____ Data to use
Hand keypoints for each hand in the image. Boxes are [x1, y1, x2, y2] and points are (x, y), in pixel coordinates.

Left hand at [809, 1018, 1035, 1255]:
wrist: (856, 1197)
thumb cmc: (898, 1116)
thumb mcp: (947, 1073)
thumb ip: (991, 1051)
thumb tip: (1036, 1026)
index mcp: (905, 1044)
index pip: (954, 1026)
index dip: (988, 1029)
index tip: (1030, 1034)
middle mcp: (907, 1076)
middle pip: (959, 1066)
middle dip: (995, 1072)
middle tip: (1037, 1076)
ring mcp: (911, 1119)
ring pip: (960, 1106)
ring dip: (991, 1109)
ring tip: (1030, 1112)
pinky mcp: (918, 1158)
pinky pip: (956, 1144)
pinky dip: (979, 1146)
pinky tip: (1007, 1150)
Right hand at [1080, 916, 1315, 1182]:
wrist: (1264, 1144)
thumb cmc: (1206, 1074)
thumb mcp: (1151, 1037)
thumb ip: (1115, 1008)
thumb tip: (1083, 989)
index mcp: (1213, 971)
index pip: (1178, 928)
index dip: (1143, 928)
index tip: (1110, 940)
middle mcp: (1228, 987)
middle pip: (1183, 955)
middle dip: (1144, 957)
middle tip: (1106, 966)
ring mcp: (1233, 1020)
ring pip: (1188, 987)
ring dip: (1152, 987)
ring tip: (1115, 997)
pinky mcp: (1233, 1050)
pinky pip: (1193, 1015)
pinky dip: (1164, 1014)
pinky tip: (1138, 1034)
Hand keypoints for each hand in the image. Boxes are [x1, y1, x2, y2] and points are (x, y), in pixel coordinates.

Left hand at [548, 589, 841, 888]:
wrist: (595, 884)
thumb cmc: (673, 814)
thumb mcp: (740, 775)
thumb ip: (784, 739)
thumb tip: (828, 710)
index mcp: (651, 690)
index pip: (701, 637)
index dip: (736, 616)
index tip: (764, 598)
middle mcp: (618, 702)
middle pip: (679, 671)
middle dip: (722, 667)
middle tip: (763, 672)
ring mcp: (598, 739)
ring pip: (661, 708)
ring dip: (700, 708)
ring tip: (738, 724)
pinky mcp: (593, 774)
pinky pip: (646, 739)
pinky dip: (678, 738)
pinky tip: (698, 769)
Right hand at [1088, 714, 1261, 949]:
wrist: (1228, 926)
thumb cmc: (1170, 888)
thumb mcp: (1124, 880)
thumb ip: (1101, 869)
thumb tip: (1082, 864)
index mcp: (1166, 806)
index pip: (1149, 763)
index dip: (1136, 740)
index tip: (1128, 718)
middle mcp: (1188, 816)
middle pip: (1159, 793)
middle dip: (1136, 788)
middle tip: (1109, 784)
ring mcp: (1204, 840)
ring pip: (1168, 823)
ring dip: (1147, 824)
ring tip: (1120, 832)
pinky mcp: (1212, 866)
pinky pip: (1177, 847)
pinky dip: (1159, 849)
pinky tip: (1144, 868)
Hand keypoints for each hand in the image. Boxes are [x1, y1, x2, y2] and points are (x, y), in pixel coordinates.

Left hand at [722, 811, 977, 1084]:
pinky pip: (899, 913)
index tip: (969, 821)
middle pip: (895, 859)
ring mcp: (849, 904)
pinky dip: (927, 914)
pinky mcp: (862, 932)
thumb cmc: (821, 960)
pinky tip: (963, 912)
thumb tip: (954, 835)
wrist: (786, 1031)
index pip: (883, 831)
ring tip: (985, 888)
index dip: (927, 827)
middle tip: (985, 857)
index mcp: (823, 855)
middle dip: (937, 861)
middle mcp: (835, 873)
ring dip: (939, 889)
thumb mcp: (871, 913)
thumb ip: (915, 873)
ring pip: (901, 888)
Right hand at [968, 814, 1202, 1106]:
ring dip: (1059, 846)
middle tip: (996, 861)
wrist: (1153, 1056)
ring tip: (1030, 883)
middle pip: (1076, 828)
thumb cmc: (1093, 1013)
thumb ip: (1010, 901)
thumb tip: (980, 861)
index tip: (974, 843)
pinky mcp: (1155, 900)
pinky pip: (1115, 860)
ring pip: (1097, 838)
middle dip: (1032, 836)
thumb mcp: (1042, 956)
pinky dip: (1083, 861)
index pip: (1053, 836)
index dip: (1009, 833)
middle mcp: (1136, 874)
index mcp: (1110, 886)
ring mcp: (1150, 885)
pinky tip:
________
Task instructions: The whole listing should be restated word for word.

Answer space:
Hand keypoints for each hand in the image. Boxes are [x1, y1, x2, y2] and points are (x, y), in pixel coordinates.

Left hand at [809, 1018, 1035, 1255]:
wrist: (856, 1197)
thumb cmc: (898, 1116)
thumb mcp: (947, 1073)
thumb ip: (991, 1051)
thumb tip: (1036, 1026)
index mcp: (905, 1044)
index pip: (954, 1026)
index dip: (988, 1029)
index tip: (1030, 1034)
middle mcp: (907, 1076)
middle pip: (959, 1066)
middle dip: (995, 1072)
middle tip: (1037, 1076)
ring mcp: (911, 1119)
ring pip: (960, 1106)
ring dip: (991, 1109)
ring tip: (1030, 1112)
pinky mcp: (918, 1158)
pinky pip: (956, 1144)
pinky dip: (979, 1146)
pinky tip: (1007, 1150)
Right hand at [1080, 916, 1315, 1182]:
wrist: (1264, 1144)
thumb cmc: (1206, 1074)
thumb mcp: (1151, 1037)
thumb ip: (1115, 1008)
thumb tip: (1083, 989)
index mcp: (1213, 971)
index pip: (1178, 928)
index dip: (1143, 928)
index tip: (1110, 940)
middle mcp: (1228, 987)
middle pip: (1183, 955)
middle dip: (1144, 957)
middle tip: (1106, 966)
ring mcp: (1233, 1020)
ring pip: (1188, 987)
ring dip: (1152, 987)
ring tip: (1115, 997)
pinky mcp: (1233, 1050)
pinky pip: (1193, 1015)
pinky dip: (1164, 1014)
pinky tip: (1138, 1034)
Hand keypoints for each hand in the image. Boxes are [x1, y1, x2, y2] and points are (x, y), in pixel coordinates.

Left hand at [548, 589, 841, 888]:
wrist: (595, 884)
thumb cmc: (673, 814)
thumb mcp: (740, 775)
thumb ip: (784, 739)
thumb tip: (828, 710)
index mcp: (651, 690)
index pip: (701, 637)
index dip: (736, 616)
index tip: (764, 598)
middle mcp: (618, 702)
middle pip: (679, 671)
middle dip: (722, 667)
middle tip: (763, 672)
ring mcp: (598, 739)
ring pip: (661, 708)
ring dip: (700, 708)
ring tip: (738, 724)
pinky mcp: (593, 774)
pinky pip: (646, 739)
pinky dip: (678, 738)
pinky tip: (698, 769)
Right hand at [1088, 714, 1261, 949]:
wrist: (1228, 926)
thumb cmc: (1170, 888)
thumb mcp: (1124, 880)
thumb ip: (1101, 869)
thumb tip: (1082, 864)
index mcp: (1166, 806)
index pip: (1149, 763)
index dip: (1136, 740)
index tip: (1128, 718)
middle mcp: (1188, 816)
middle pip: (1159, 793)
middle dip: (1136, 788)
middle tip: (1109, 784)
ring mcp: (1204, 840)
ring pip: (1168, 823)
ring dip: (1147, 824)
ring tip: (1120, 832)
pinky mcp: (1212, 866)
pinky pip: (1177, 847)
pinky dip: (1159, 849)
pinky tip: (1144, 868)
Hand keypoints for each hand in the image. Boxes are [x1, y1, x2, y2] and points are (x, y), in pixel coordinates.

Left hand at [722, 811, 977, 1084]:
pinky pip: (899, 913)
index tip: (969, 821)
middle pip: (895, 859)
ring mcp: (849, 904)
pinky dip: (927, 914)
pinky mcp: (862, 932)
thumb cmc: (821, 960)
pinky tip: (963, 912)
thumb tip: (954, 835)
wrist: (786, 1031)
index pip: (883, 831)
ring tip: (985, 888)
index dip: (927, 827)
middle tip: (985, 857)
index mcp: (823, 855)
middle dip: (937, 861)
middle mcp: (835, 873)
ring dip: (939, 889)
thumb mcp: (871, 913)
thumb ip: (915, 873)
ring pip: (901, 888)
Right hand at [968, 814, 1202, 1106]:
ring dip: (1059, 846)
middle tip: (996, 861)
wrist: (1153, 1056)
ring tip: (1030, 883)
middle pip: (1076, 828)
thumb cmc: (1093, 1013)
thumb ip: (1010, 901)
thumb tip: (980, 861)
index tip: (974, 843)
pinky mcp: (1155, 900)
pinky pip: (1115, 860)
ring pip: (1097, 838)
middle dip: (1032, 836)
thumb mcp: (1042, 956)
pinky dip: (1083, 861)
index pip: (1053, 836)
index dip: (1009, 833)
middle mcp: (1136, 874)
index mcp: (1110, 886)
ring mcp: (1150, 885)
pinky tip:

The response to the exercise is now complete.